Throughout the offseason, The Nats Blog will look back at every player’s 2012 season to summarize and analyze his performance, and we’ll look ahead to his possible role in 2013. We’ll go from #1 Steve Lombardozzi all the way to #63 Henry Rodriguez with about two posts per week until Spring Training. Enjoy.
The Nats saw a lot from Danny Espinosa in his 2011 rookie season, and it got many excited for what he would produce throughout his career. He showed great defense, hit for power, and was a Rookie of the Year candidate for the first half of the season. He trailed off in the second half in a drastic way, and he didn't seem to totally recover in 2012 either.
While Espinosa increased his batting average by 11 points, his on-base and slugging percentages went down. His home runs went down, too. One thing that didn't struggle, though, was his defense.
Espinosa saw his UZR skyrocket from 1.0 in 2011 to 7.1 in 2012. To put that 2012 number in perspective, the only NL second basemen with a higher UZR were Darwin Barney, Mark Ellis, and Brandon Phillips. However, that number is deceptively low. Espinosa played more than 300 innings at shortstop due to Ian Desmond's injury this year, and he amassed a 5.9 UZR there.
Throughout the season though, his biggest issue became one thing: strikeouts. In situations where he just needed to put the bat on the ball, he couldn't seem to do it. He finished the year with an astronomical 189 Ks. Only two players, Adam Dunn and Curtis Granderson, had more in all of baseball, and they both eclipsed the 40 home run mark. Espinosa didn't hit 20 this year.

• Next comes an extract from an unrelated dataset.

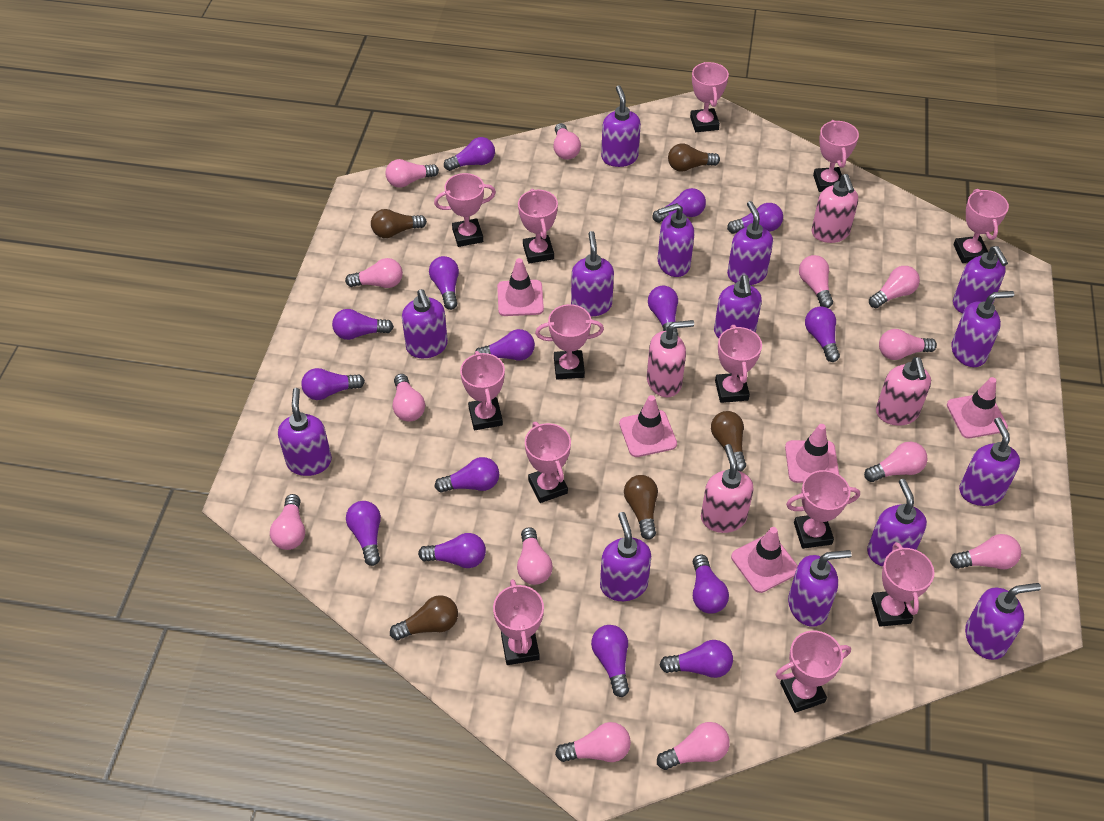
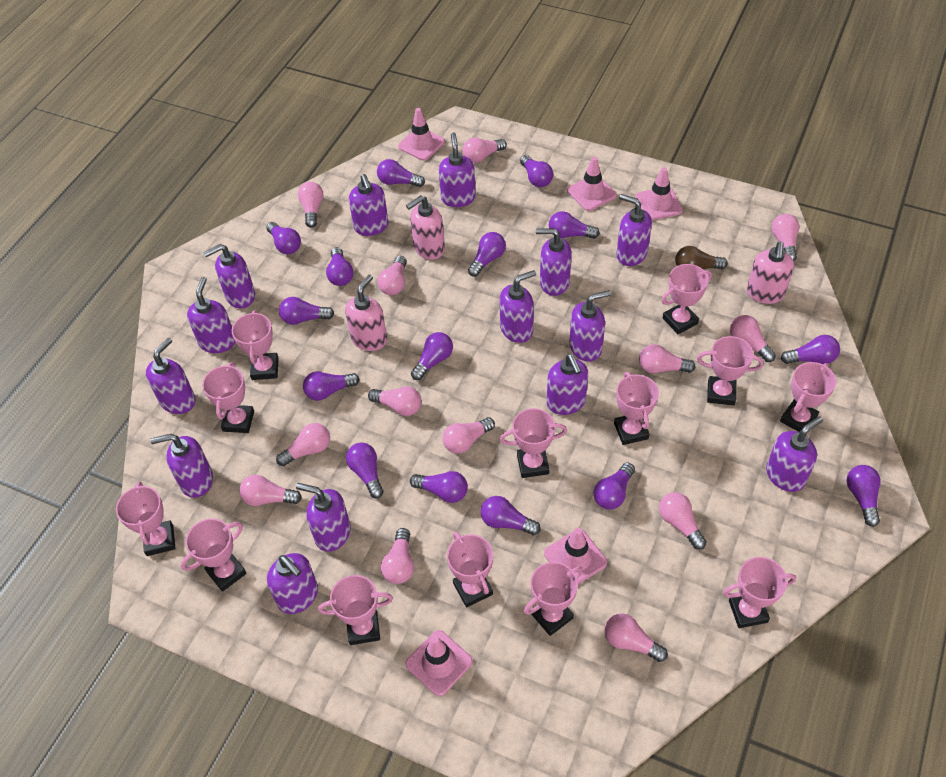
brown light bulb: [371,209,427,238] [390,595,458,640] [624,475,658,540] [668,143,720,172] [711,411,746,472] = 5 -> [675,246,728,269] = 1
pink soap dispenser: [647,320,694,397] [701,444,754,533] [811,174,858,243] [876,357,931,426] = 4 -> [345,275,387,351] [406,195,445,260] [747,242,794,304] = 3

You don't expect much of a bat from your second baseman, traditionally. There are very few second baseman currently in the league that have a significant offensive impact, and Danny Espinosa doesn't need to have one either. His defense is so outstanding, he still has enough value to leave him in. However, the guy hitting seventh or eighth in your lineup can't strike out close to 200 times in a season if you're not hitting 40-50 home runs a season. He absolutely must fix that issue.
Next year: I fully expect Danny Espinosa to be the starting second baseman for the Nats next year. I know some would like to see Steve Lombardozzi in that role, but read my wrap up of Lombo's season to show why Espinosa still has more value to the Nats. And it's not just my opinion. It's math.